SELECTED EXCERPT:

%%

# Free Camping in Valencia



## HIPPYLADSPAIN (Jun 1, 2011)

I'm Lee originally from Scotland, single, gay and 39 and have recently bought some land and quickly acquired a band of locally abandoned dogs for which I'm trying to build kennels and the like. There is a growing problem in Spain!! It’s very concerning.

This is a kind of 'Good Life' volunteering opportunity!! The plan is to be growing our own food on 3000 square meters of lovely Spanish Campo. Looking and helping to re home the dogs in our care. We are in the heart of Xativa, and 20 mins from Valencia City Centre. I have facilities for camping here so your accommodation will be free together with breakfast each day. We also have a bar onsite with cheap meals and drinks.

If your looking for a challenge this summer and to give something back in a friendly hippy kind of camp then send me your details and the dates you can help. I will gladly collect you from either Alicante or Valencia Airports. 



Lee


----------



## kenspain (Jun 1, 2011)

Hi Lee I am about 30min drive from you how long have you lived there before I moved I lived near Barx to  just outside Alcoy. Ken:cheers:


----------



## ghecco (Jul 5, 2011)

%%

REQUIRED ACTION 1: Turn the paragraph of the Valencia camping thread that begins "This is a kind of 'Good Life' volunteering opportunity" into a short bulleted list that keeps its main facts.
REQUIRED ACTION 2: Repeat the passage of the Valencia camping thread starting at "## HIPPYLADSPAIN (Jun" and ending at "It’s very concerning.".

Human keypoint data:
%%

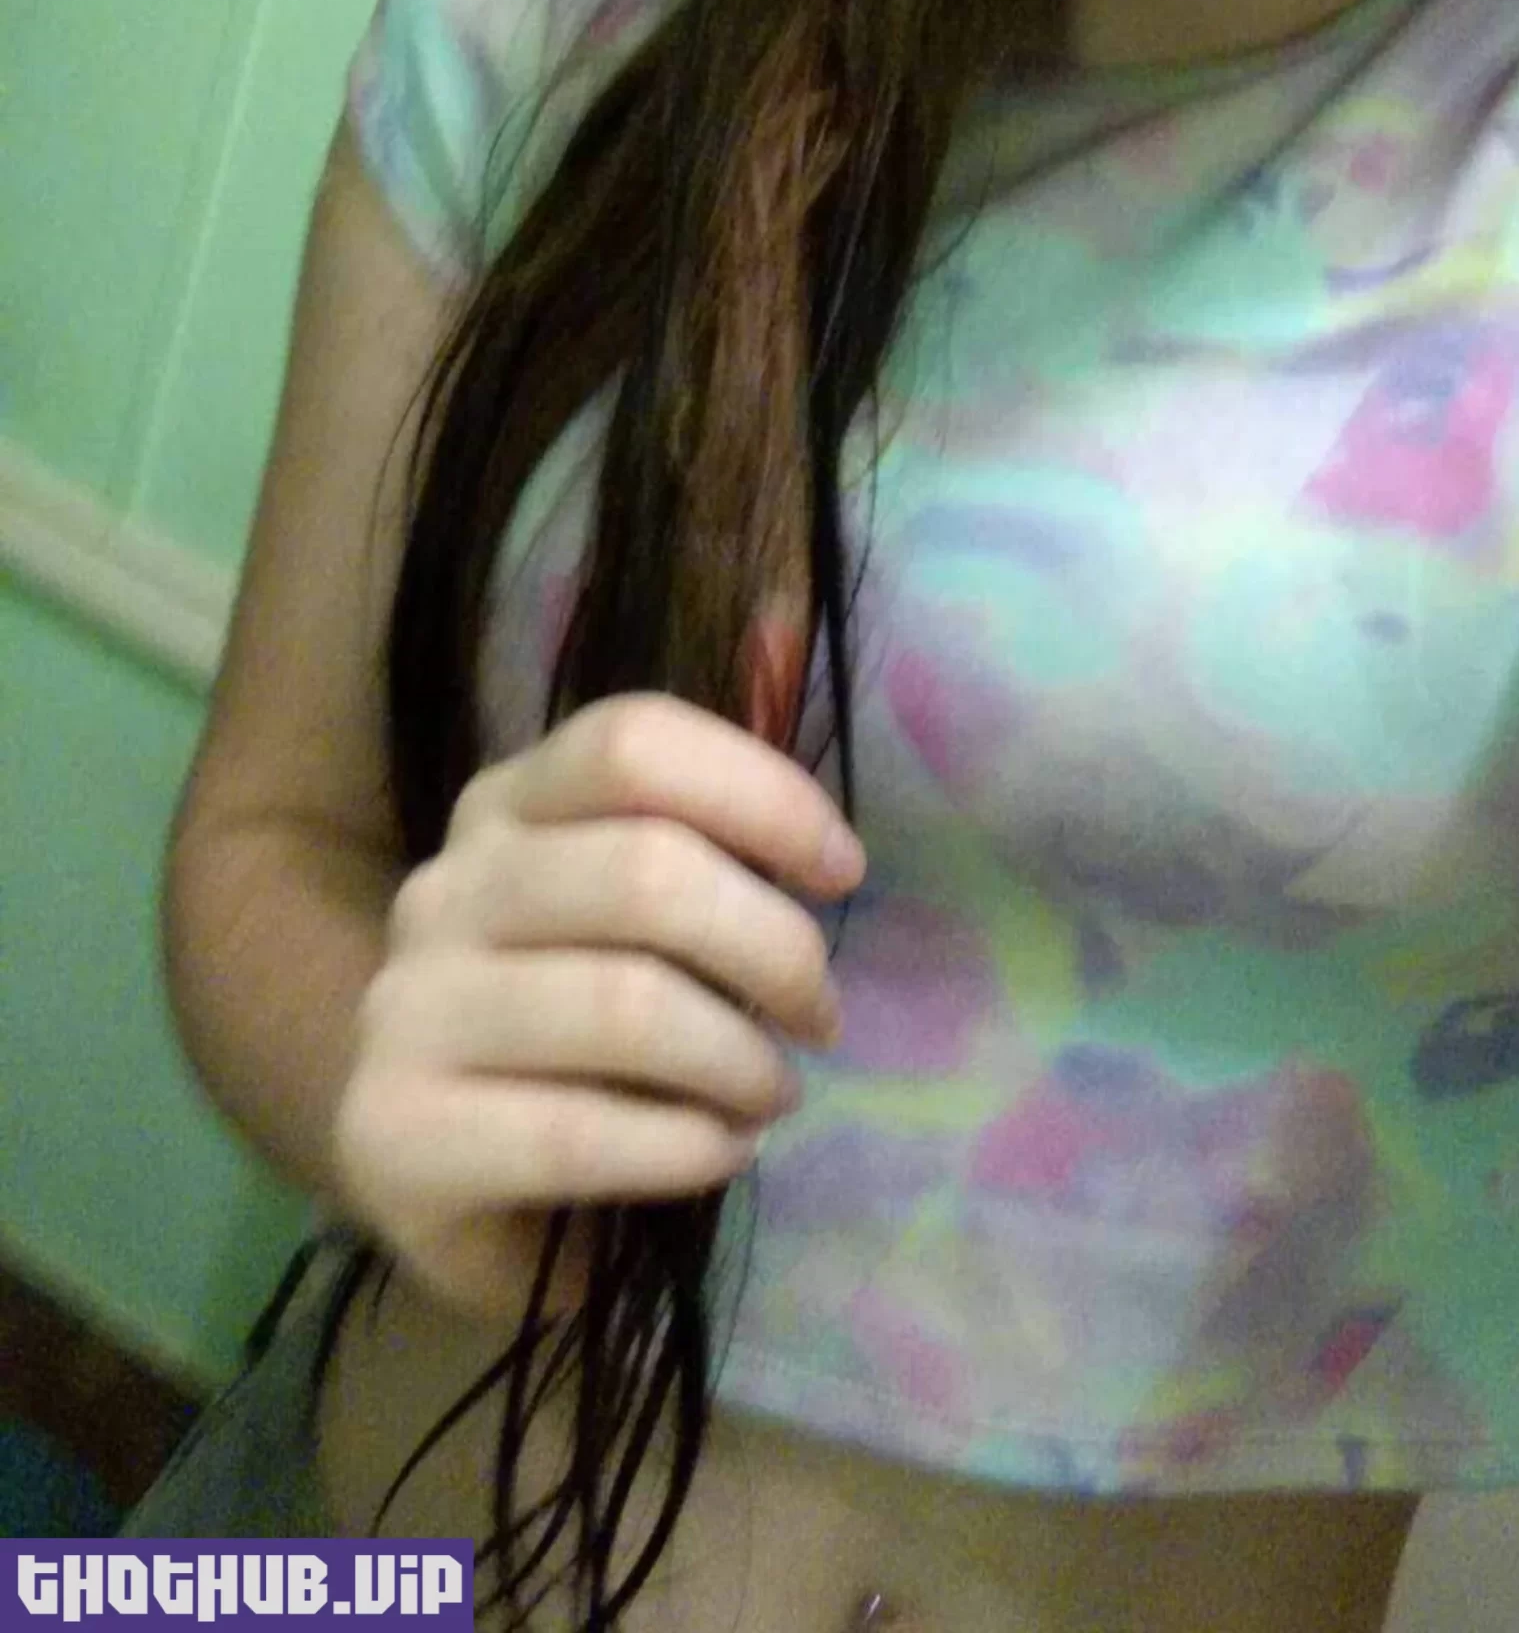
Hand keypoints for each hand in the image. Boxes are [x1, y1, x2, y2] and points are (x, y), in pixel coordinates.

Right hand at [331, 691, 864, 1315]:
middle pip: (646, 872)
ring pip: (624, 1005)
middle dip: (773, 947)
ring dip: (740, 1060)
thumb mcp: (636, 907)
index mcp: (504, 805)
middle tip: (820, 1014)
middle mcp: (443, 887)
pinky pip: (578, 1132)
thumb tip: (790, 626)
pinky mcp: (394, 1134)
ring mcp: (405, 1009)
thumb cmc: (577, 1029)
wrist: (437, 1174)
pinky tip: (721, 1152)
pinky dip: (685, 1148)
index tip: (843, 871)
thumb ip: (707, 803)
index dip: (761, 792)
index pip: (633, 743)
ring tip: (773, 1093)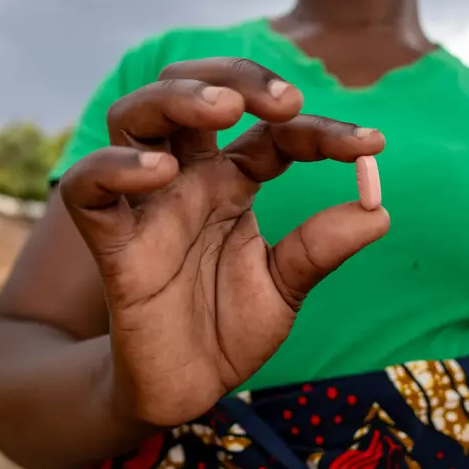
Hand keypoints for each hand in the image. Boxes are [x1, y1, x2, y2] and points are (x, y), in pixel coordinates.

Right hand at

%%
%%

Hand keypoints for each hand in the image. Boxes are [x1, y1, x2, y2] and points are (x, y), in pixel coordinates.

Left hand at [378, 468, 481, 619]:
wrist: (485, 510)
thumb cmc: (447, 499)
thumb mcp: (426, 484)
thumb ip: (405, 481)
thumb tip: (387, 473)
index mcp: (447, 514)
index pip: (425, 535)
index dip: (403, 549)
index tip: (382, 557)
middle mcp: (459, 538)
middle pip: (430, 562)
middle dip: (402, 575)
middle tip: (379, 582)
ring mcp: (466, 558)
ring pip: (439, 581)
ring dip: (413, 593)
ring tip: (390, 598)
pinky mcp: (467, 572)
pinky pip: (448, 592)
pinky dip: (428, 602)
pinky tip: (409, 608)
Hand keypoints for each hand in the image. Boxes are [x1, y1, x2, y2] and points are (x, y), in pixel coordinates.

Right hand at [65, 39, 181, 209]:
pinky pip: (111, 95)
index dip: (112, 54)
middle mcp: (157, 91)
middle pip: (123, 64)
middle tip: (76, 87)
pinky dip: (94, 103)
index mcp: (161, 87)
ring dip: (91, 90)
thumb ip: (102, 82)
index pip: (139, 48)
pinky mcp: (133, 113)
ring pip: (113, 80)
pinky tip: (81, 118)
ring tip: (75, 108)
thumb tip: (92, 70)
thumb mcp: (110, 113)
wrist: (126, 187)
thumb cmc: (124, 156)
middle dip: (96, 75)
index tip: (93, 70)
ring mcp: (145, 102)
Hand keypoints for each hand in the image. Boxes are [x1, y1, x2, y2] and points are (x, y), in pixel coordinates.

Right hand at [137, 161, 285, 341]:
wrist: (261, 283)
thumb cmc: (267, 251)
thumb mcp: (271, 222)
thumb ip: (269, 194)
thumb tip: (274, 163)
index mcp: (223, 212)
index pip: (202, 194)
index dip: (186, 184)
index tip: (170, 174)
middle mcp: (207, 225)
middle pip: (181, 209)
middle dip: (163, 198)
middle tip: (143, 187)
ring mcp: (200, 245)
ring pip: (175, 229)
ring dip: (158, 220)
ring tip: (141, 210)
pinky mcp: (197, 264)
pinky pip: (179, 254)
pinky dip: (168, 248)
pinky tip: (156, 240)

%%
%%

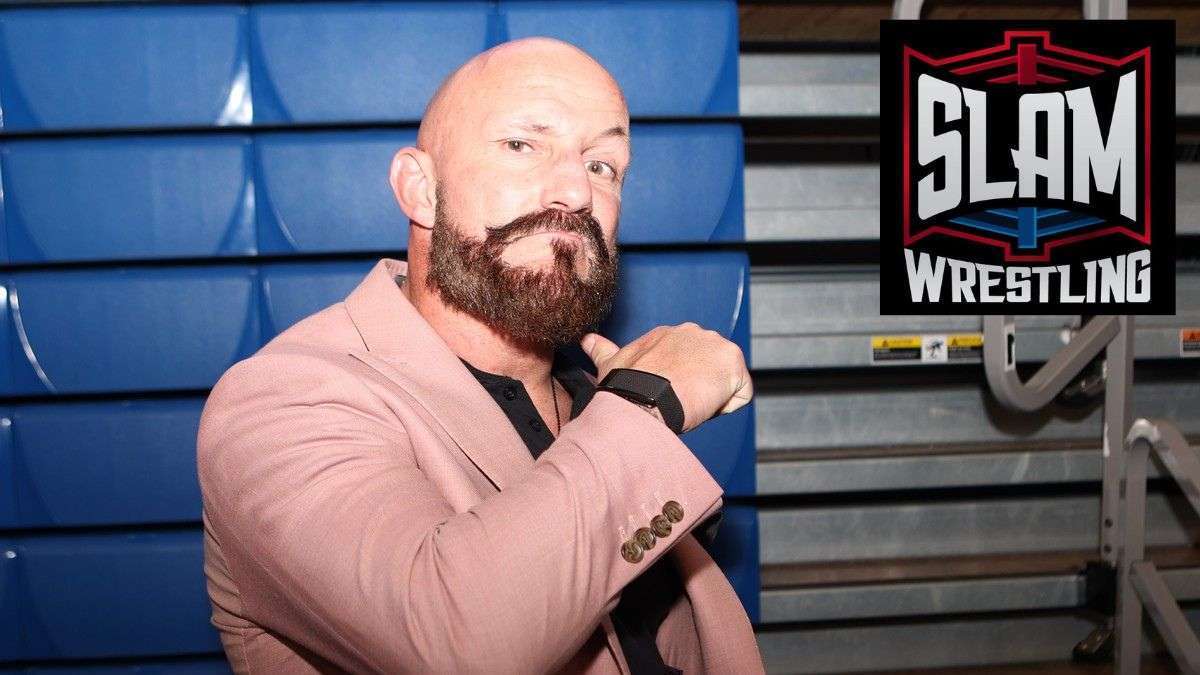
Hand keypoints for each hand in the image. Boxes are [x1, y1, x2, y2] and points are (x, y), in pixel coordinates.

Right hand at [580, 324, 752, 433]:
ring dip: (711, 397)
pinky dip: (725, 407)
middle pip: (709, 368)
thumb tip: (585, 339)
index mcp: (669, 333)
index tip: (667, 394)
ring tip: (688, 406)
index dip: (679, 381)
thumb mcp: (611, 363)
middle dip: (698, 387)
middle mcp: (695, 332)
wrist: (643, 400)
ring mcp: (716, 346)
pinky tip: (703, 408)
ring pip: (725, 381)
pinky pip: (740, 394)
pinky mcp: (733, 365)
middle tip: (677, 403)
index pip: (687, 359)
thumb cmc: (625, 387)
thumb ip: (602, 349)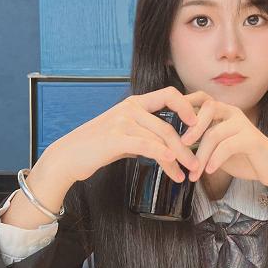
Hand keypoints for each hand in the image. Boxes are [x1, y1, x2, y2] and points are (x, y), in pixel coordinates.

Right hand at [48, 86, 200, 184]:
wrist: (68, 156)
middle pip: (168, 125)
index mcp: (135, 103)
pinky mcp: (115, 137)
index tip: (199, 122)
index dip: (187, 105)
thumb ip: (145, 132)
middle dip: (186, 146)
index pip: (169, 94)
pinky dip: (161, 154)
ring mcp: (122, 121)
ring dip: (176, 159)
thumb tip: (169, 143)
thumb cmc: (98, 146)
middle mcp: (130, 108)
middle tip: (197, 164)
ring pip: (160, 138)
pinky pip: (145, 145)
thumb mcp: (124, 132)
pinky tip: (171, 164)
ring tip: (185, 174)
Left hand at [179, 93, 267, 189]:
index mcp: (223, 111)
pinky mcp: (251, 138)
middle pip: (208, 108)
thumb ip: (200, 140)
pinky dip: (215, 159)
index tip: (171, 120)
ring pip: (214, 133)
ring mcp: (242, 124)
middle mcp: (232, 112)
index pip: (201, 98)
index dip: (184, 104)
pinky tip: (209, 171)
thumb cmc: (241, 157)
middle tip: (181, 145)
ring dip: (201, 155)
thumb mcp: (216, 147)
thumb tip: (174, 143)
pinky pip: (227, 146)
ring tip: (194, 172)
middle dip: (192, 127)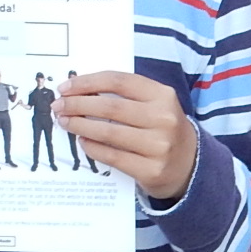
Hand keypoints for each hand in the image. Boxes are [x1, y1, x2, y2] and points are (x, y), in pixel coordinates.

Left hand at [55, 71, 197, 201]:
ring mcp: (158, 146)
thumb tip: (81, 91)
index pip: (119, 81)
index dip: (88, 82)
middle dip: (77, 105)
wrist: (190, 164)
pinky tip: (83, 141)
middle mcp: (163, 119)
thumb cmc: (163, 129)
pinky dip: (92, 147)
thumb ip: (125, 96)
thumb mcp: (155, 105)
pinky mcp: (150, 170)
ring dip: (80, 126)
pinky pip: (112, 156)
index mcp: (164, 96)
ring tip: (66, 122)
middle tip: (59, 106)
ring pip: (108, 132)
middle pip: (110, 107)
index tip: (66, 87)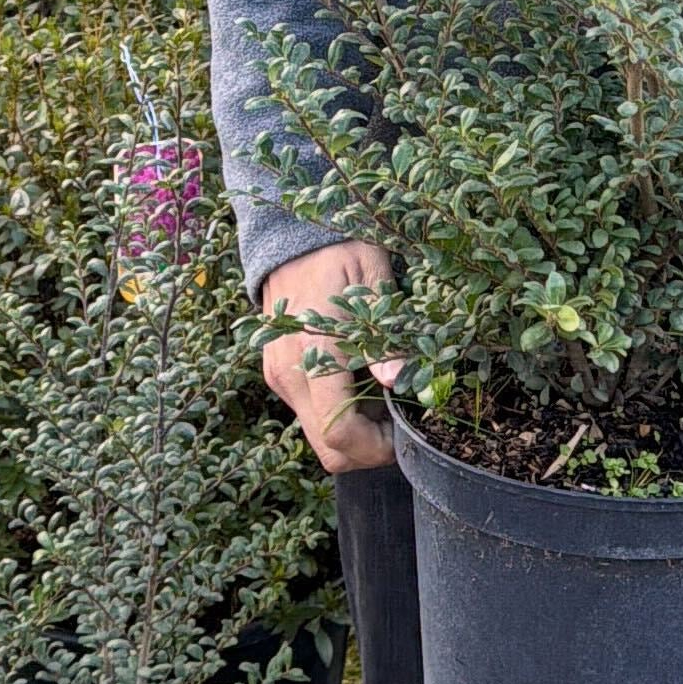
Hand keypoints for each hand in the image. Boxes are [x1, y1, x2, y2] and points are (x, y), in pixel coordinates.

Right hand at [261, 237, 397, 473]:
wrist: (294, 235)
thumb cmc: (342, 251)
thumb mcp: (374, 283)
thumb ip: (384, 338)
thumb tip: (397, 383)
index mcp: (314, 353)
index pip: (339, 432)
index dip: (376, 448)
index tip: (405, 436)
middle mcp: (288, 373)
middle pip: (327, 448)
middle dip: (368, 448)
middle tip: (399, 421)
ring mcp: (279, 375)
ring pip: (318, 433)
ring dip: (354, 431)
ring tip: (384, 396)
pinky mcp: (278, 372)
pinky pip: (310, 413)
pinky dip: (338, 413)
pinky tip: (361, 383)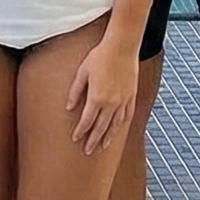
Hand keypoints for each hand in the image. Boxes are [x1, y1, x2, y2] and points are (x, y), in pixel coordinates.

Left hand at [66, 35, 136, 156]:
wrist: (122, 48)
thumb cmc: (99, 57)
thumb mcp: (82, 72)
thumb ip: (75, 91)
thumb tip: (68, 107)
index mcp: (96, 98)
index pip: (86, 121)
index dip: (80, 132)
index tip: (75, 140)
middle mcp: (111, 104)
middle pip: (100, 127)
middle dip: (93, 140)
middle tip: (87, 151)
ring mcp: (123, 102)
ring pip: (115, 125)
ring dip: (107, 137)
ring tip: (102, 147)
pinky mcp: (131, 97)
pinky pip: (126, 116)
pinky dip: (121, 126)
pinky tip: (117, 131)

%%

TASK RESULT 1:
- A "Good Life" style volunteering opportunity
- Growing their own food on 3000 square meters of Spanish Campo
- Helping to rehome the dogs in their care
- Located in the heart of Xativa, 20 minutes from Valencia City Centre
- Free camping accommodation with breakfast each day
- An onsite bar with cheap meals and drinks

TASK RESULT 2:
## HIPPYLADSPAIN (Jun 1, 2011)

I'm Lee originally from Scotland, single, gay and 39 and have recently bought some land and quickly acquired a band of locally abandoned dogs for which I'm trying to build kennels and the like. There is a growing problem in Spain!! It’s very concerning.